About Portage

06-19-2013

According to current judicial statistics, nearly all criminal acts committed in the villages of Nunavik are related to drug and alcohol problems. Since there are no prisons in this part of Québec, residents who are found guilty of crimes are sent to the prison in Saint-Jérôme to be incarcerated. At this time, they make up a quarter of all inmates there. The Inuit community and the Portage therapeutic community share a number of core values, such as peer support, sharing, and living one day at a time, and this has facilitated an association between the two. Portage has recently established a rehabilitation program adapted to the needs of the Inuit community who are serving time in the Saint-Jérôme prison, with the support of the Makivik Society and its Ungaluk Division.

Over the last few months, Portage staff members have visited the Saint-Jérôme prison three times a week, meeting with a dozen Inuit inmates who have volunteered for the program.
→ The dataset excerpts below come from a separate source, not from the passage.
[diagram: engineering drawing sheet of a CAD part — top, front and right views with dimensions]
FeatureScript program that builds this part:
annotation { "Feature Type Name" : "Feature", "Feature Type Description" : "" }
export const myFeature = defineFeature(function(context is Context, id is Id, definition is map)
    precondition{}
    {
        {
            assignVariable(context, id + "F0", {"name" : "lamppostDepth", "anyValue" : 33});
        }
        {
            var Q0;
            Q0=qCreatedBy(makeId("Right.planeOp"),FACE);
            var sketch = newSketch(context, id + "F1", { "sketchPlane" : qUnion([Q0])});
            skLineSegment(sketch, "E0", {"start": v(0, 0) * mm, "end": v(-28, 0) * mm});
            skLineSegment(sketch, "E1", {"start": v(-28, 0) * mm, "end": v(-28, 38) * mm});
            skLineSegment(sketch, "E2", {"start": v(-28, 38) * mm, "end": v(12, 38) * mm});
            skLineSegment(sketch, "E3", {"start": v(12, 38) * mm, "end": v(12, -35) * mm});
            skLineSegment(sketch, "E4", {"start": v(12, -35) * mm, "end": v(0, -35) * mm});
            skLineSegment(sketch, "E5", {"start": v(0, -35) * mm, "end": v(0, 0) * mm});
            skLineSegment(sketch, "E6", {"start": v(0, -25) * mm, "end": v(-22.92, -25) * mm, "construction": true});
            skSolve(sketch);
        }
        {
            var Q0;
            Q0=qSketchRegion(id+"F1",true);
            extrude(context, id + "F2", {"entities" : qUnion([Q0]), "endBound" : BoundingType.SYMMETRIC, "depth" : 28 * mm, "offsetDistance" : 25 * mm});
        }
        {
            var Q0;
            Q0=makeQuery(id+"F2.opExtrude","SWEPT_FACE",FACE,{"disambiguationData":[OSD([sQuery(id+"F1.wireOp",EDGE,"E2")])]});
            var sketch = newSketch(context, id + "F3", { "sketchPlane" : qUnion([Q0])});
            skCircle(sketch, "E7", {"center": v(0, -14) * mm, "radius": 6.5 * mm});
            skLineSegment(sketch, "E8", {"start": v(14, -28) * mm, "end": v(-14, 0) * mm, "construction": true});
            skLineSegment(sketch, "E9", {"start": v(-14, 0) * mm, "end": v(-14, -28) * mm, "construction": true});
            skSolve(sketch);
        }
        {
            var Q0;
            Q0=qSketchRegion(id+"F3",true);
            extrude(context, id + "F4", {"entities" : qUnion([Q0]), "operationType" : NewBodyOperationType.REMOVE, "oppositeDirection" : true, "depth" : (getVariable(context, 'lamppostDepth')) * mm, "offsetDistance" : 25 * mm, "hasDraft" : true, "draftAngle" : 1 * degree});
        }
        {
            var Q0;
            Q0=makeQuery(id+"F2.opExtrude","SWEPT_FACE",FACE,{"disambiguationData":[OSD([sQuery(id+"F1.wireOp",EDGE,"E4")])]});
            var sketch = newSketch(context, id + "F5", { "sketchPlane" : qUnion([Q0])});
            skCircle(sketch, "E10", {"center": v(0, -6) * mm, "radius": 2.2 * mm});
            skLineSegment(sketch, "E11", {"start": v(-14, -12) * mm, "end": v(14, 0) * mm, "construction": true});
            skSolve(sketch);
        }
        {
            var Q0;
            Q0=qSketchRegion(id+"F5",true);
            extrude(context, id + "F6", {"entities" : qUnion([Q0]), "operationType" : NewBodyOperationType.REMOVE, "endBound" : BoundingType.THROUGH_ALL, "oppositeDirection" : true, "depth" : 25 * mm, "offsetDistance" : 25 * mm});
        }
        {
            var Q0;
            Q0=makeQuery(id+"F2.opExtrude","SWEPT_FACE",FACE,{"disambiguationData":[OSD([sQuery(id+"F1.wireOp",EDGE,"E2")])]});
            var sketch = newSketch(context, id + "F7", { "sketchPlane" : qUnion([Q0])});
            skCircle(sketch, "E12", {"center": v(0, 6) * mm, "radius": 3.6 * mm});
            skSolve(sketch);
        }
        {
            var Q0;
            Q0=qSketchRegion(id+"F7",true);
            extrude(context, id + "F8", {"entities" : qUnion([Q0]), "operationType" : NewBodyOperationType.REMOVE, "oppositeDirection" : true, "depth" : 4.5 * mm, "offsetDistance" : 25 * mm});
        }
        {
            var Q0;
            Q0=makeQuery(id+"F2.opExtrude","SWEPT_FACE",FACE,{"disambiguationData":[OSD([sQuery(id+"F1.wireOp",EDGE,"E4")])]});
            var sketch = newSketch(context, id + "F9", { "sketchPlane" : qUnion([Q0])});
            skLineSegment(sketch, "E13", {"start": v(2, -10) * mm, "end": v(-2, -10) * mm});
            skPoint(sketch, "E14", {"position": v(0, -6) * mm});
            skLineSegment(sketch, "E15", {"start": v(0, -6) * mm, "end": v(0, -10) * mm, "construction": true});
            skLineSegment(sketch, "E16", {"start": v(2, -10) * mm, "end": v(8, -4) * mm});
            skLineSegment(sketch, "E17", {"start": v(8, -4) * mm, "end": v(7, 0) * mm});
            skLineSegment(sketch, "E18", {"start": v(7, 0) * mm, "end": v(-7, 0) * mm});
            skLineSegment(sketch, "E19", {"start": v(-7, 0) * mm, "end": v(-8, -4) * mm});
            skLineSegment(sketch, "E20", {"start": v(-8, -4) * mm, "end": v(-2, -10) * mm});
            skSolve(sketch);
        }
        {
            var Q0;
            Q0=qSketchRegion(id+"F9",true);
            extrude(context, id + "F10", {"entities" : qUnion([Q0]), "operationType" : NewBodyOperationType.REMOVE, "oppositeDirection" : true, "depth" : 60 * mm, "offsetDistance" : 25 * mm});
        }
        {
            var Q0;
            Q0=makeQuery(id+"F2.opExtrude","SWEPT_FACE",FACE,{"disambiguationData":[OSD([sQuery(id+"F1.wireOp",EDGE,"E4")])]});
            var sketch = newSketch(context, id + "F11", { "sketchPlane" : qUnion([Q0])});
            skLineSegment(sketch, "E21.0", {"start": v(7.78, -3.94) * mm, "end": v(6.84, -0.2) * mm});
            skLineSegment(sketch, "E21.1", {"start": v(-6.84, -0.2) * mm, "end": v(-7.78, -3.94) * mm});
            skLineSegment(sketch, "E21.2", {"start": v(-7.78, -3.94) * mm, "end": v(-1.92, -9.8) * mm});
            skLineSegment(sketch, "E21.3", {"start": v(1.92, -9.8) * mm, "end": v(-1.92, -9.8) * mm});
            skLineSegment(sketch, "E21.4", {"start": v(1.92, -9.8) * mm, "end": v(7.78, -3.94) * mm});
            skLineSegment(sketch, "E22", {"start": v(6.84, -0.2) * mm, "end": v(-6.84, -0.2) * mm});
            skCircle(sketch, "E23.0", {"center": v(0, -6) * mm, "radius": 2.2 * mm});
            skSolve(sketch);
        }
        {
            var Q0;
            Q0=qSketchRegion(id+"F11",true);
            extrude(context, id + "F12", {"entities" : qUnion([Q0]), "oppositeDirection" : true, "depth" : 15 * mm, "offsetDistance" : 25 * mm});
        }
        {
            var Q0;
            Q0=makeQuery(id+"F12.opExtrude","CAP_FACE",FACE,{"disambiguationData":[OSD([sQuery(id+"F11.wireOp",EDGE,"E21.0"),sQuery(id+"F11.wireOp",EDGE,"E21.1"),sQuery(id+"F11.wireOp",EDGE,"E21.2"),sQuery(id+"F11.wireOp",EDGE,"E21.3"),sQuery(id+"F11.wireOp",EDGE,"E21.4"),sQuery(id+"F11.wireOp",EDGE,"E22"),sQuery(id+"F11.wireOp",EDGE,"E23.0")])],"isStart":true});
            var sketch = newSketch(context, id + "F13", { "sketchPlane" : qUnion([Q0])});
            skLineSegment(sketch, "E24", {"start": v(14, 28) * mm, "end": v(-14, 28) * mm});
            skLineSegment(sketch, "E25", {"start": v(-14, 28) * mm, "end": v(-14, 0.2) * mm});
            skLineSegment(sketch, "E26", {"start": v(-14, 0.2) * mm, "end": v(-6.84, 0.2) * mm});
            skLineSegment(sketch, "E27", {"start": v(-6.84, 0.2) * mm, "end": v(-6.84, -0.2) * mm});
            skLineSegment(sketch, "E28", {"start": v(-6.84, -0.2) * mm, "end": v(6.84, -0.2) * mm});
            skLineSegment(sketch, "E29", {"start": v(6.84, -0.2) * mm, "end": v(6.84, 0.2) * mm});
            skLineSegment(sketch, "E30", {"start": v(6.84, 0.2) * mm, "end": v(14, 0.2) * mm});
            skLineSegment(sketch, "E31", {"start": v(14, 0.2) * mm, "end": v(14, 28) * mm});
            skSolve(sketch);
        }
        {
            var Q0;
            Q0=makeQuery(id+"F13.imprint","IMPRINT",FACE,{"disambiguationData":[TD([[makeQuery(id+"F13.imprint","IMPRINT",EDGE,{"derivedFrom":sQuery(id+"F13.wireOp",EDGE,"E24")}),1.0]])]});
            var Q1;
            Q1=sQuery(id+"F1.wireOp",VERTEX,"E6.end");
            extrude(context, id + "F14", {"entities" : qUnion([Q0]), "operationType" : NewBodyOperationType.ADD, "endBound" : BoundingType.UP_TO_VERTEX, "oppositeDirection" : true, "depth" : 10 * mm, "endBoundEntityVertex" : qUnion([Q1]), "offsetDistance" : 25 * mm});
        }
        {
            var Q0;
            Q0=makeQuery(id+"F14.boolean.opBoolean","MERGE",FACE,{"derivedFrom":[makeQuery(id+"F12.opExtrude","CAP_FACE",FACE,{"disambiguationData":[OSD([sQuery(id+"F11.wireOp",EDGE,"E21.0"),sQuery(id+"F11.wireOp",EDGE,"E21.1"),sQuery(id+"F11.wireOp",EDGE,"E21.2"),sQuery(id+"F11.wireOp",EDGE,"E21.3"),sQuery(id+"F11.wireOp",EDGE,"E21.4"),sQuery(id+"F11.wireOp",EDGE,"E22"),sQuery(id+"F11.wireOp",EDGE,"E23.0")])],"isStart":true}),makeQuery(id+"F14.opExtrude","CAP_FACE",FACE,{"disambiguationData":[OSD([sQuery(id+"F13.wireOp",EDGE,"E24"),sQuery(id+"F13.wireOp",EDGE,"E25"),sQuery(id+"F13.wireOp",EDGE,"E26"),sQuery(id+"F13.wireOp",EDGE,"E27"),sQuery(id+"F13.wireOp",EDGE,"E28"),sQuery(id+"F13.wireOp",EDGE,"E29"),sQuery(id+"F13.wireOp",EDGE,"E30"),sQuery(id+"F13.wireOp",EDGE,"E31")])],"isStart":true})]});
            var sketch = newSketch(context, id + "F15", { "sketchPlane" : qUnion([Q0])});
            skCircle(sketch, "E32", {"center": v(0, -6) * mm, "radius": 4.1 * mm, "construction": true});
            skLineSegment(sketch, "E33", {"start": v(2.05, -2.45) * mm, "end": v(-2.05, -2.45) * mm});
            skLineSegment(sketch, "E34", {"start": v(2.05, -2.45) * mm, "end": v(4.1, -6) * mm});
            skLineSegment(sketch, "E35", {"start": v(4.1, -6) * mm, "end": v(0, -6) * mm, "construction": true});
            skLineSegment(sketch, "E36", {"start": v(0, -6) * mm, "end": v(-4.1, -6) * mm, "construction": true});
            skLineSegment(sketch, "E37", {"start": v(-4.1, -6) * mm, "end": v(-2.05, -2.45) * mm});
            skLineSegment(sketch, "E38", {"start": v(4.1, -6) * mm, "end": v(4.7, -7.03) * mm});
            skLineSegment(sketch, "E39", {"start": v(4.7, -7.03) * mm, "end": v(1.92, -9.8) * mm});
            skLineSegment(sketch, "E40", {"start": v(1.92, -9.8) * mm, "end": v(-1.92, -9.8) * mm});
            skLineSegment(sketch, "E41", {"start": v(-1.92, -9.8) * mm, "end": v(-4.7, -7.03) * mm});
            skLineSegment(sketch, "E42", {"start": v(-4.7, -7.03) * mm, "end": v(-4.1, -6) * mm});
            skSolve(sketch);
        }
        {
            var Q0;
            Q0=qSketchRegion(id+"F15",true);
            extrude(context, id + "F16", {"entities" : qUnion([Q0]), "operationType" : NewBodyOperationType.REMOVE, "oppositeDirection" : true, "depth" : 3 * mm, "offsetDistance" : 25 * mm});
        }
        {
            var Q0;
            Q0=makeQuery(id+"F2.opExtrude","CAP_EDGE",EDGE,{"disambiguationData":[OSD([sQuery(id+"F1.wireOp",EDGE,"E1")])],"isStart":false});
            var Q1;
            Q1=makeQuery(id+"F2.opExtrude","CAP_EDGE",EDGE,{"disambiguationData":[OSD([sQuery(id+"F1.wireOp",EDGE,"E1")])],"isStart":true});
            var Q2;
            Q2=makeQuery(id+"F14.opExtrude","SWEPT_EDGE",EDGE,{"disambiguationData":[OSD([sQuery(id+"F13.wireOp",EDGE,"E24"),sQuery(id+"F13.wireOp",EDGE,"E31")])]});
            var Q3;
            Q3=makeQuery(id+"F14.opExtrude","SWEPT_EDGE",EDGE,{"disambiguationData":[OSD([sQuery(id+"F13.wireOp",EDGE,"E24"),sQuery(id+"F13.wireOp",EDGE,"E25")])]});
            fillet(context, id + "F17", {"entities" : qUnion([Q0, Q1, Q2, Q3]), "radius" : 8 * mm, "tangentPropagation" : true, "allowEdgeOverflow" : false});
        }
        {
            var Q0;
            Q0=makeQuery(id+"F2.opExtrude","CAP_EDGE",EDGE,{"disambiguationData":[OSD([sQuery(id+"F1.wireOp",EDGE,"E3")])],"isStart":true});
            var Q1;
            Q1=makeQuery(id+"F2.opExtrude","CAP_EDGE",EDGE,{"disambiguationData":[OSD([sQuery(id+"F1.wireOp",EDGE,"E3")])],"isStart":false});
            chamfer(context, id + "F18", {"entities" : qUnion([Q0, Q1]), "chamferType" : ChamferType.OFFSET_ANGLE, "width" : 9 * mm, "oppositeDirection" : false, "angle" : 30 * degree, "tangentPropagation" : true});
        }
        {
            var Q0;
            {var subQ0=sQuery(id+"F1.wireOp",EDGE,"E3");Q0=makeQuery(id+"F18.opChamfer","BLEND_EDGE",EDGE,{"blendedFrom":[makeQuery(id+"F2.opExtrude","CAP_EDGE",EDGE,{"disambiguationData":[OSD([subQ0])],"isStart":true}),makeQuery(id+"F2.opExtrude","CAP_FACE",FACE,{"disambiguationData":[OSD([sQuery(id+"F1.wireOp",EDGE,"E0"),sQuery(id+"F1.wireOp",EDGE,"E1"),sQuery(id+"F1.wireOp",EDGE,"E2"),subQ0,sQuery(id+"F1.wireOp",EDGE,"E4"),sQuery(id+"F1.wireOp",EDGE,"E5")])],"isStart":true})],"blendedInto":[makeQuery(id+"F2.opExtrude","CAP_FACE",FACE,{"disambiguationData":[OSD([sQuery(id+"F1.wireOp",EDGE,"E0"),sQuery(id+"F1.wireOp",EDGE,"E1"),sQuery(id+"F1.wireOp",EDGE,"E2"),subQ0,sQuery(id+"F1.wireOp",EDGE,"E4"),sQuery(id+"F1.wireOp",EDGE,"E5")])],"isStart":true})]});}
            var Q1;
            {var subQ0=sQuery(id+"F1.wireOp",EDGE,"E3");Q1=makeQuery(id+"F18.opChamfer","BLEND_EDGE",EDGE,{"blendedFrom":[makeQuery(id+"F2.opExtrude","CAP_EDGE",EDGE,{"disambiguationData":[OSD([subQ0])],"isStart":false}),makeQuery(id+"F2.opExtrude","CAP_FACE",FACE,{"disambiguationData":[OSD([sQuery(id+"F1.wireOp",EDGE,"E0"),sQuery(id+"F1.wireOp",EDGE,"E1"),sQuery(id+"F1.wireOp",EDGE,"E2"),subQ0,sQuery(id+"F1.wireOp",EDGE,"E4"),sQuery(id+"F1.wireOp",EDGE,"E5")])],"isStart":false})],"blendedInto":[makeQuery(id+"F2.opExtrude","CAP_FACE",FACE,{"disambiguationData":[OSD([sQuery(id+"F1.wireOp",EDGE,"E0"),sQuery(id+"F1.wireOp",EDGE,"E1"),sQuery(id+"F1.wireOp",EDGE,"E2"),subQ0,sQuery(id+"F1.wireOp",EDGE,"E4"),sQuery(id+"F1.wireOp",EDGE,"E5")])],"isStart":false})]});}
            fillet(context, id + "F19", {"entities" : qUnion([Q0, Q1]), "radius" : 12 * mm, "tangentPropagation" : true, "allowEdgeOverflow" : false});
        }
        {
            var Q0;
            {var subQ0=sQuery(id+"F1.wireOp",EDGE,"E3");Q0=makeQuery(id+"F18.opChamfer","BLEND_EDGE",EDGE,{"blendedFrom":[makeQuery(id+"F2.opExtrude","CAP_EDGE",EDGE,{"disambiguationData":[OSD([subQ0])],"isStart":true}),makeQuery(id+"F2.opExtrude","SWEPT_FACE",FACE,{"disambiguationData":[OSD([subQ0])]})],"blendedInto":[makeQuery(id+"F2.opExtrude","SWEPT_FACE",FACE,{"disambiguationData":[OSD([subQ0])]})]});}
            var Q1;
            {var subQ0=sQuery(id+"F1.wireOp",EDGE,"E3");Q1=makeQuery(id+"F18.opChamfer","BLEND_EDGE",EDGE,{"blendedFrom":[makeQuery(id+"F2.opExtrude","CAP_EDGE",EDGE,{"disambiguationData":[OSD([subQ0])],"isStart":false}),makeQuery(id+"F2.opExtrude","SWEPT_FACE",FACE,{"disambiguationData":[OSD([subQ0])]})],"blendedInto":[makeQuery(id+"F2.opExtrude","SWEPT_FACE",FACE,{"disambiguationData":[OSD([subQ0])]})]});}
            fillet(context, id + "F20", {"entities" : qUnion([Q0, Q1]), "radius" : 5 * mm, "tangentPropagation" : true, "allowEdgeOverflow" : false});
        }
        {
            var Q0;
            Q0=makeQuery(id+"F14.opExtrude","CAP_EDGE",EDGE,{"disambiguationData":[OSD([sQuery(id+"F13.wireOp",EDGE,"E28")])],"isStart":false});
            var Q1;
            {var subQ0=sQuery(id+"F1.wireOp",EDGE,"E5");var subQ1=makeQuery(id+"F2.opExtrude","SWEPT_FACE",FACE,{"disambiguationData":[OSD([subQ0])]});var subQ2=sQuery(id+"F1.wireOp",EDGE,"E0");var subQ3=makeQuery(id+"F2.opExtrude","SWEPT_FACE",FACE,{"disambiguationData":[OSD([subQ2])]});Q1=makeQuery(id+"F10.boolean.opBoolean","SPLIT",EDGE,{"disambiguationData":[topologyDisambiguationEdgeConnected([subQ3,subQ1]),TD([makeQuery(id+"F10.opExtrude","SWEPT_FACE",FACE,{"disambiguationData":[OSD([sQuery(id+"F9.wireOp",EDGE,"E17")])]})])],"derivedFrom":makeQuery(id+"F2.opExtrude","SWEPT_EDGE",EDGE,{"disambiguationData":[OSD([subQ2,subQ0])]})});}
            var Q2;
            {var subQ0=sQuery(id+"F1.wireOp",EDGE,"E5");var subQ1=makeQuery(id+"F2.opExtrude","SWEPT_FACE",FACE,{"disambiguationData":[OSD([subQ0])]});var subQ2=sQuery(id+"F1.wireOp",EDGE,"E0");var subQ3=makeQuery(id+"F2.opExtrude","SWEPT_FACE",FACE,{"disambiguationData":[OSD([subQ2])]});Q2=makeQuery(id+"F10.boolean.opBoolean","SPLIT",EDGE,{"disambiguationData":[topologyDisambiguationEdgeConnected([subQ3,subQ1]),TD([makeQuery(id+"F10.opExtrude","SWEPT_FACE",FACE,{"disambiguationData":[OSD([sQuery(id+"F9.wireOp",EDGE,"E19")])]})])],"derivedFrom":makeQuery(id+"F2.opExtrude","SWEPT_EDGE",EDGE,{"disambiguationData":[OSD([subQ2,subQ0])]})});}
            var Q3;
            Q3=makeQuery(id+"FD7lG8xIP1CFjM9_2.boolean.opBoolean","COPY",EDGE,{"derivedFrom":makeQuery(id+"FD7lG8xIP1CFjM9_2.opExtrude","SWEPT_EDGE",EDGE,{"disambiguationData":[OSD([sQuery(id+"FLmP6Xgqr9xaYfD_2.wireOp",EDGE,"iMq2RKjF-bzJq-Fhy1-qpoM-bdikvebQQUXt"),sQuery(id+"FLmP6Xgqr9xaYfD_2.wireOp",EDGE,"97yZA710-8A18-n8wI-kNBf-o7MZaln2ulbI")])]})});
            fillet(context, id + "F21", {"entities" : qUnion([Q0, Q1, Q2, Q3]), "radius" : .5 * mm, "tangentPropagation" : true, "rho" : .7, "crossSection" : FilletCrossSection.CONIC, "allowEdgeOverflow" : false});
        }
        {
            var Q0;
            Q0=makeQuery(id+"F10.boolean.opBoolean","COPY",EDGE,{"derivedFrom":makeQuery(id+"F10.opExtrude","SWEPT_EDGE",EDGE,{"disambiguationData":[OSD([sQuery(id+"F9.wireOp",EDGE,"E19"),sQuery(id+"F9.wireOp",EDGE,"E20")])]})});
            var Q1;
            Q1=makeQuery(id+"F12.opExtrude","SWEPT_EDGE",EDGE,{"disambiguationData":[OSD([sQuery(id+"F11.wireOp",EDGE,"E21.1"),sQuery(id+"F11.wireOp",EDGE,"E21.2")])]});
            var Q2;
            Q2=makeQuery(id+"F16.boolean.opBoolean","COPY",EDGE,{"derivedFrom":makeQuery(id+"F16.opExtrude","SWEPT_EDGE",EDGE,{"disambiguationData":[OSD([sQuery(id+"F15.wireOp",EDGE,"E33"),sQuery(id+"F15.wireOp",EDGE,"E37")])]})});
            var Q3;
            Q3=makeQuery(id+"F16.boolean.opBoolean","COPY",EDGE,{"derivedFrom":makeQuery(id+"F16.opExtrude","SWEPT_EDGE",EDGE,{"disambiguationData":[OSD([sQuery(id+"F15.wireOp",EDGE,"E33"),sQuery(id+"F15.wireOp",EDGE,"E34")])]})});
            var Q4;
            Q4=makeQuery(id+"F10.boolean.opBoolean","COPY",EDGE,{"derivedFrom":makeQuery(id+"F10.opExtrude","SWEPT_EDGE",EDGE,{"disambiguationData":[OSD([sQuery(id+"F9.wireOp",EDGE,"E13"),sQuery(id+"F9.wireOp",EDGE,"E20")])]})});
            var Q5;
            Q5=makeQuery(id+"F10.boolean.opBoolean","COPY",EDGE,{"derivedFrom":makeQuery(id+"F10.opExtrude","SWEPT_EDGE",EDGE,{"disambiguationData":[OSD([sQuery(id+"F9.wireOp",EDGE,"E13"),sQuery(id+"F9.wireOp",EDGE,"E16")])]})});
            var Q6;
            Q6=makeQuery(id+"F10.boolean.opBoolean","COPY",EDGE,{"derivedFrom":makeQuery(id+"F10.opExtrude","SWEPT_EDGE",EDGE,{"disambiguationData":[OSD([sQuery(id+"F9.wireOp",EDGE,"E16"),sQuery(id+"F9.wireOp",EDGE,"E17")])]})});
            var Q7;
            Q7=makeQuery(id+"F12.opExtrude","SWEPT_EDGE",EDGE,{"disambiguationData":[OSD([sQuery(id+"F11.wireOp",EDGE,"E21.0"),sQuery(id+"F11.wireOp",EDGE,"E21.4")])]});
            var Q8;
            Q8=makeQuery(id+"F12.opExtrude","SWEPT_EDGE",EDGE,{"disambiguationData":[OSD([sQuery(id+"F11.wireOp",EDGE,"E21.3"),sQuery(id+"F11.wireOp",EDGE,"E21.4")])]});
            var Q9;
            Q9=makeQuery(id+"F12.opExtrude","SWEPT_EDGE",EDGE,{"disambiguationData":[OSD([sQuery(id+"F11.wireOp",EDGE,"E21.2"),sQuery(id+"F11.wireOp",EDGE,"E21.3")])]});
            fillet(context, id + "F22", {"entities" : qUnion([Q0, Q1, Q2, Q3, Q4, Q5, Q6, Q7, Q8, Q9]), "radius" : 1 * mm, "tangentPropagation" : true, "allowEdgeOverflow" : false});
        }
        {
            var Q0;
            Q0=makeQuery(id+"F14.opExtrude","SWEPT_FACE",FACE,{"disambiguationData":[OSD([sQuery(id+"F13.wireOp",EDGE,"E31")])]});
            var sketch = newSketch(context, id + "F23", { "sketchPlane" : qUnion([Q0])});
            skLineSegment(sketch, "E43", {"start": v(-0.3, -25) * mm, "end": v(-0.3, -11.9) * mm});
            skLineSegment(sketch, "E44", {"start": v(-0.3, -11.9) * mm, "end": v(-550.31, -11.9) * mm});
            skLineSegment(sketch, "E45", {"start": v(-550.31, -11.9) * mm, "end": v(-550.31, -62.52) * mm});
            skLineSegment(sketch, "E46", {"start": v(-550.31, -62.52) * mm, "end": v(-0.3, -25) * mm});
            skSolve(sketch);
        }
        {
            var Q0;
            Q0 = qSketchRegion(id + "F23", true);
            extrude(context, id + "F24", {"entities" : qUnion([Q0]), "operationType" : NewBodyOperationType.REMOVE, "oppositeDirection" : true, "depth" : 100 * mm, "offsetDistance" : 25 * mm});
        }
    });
The sessions seek to develop participants’ personal and social competencies, and to help them learn how to better manage their feelings, how to better understand situations in order to react in a more reasonable manner, and how to ask for help. The program helps them better understand the fundamental causes of their drug and alcohol abuse, so that they can work through their issues. Participants have been benefitting significantly from these sessions, and those who are interested in pursuing their substance abuse rehabilitation can transition into residential therapy at the Portage centre in Prévost.

Josi Nappatuk, who completed the residential component of his rehabilitation treatment at Portage Prévost just a year ago, describes his experience at Portage in the video below. Now back with his family in Puvirnituk, Josi has become the Complaints and Quality Assurance Commissioner at the Inuulitsivik health and social services centre, that provides services to the entire coast of Hudson’s Bay (Inuulitsivik means “the place where we get well” in the Inuktitut language). He also serves as a proud ambassador of the Portage Program to the Inuit community.
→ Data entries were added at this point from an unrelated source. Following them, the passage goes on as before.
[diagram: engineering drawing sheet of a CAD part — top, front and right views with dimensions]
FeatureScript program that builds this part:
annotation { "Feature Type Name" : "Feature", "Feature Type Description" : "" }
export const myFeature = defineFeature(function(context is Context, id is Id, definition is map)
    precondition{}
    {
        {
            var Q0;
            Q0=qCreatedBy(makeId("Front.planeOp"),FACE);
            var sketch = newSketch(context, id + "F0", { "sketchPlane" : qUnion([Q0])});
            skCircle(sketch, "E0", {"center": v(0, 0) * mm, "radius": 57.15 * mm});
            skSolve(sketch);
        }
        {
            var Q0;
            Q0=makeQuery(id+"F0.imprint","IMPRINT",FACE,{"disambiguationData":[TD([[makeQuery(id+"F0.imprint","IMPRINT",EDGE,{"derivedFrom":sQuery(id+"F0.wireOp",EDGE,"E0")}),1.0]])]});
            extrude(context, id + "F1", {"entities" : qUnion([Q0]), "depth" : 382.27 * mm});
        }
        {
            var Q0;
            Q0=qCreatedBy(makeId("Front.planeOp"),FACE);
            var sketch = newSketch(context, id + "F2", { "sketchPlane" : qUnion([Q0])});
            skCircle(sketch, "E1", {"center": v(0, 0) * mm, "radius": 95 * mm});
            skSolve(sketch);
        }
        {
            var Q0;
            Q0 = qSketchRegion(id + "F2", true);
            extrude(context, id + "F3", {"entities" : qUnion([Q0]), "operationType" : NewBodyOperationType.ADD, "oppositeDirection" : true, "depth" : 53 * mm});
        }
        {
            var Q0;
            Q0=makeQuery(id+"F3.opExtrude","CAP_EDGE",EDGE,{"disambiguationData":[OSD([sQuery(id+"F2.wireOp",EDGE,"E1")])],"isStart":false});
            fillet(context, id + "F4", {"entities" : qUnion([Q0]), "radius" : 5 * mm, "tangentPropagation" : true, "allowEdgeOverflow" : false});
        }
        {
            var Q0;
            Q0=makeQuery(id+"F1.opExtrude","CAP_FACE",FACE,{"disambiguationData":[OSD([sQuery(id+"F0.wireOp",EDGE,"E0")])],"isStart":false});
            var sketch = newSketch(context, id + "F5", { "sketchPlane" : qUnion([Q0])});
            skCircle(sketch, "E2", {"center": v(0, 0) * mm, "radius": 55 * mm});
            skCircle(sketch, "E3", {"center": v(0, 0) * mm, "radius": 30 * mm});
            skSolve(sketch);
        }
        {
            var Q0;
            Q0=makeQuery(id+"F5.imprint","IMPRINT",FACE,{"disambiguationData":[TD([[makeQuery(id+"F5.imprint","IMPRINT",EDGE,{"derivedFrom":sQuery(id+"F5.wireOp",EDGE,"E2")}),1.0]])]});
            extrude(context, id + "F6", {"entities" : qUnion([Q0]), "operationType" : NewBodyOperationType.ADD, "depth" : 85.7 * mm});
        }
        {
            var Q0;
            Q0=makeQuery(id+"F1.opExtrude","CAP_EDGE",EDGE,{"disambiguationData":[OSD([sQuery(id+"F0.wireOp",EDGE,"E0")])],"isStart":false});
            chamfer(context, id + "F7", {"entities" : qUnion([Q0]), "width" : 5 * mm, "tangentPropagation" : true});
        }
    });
“There are a lot of people who cannot deal with their feelings, their past. If we don’t take care of what we have done in the past and come to terms with it, and learn to forgive ourselves, it’s just going to be really hard to deal with,” explains Josi. “Portage gave me the tools and the know-how to be able to start dealing with my feelings and to be able to trust people and have confidence in them, to express and explore my feelings. That’s what made the difference for me here.”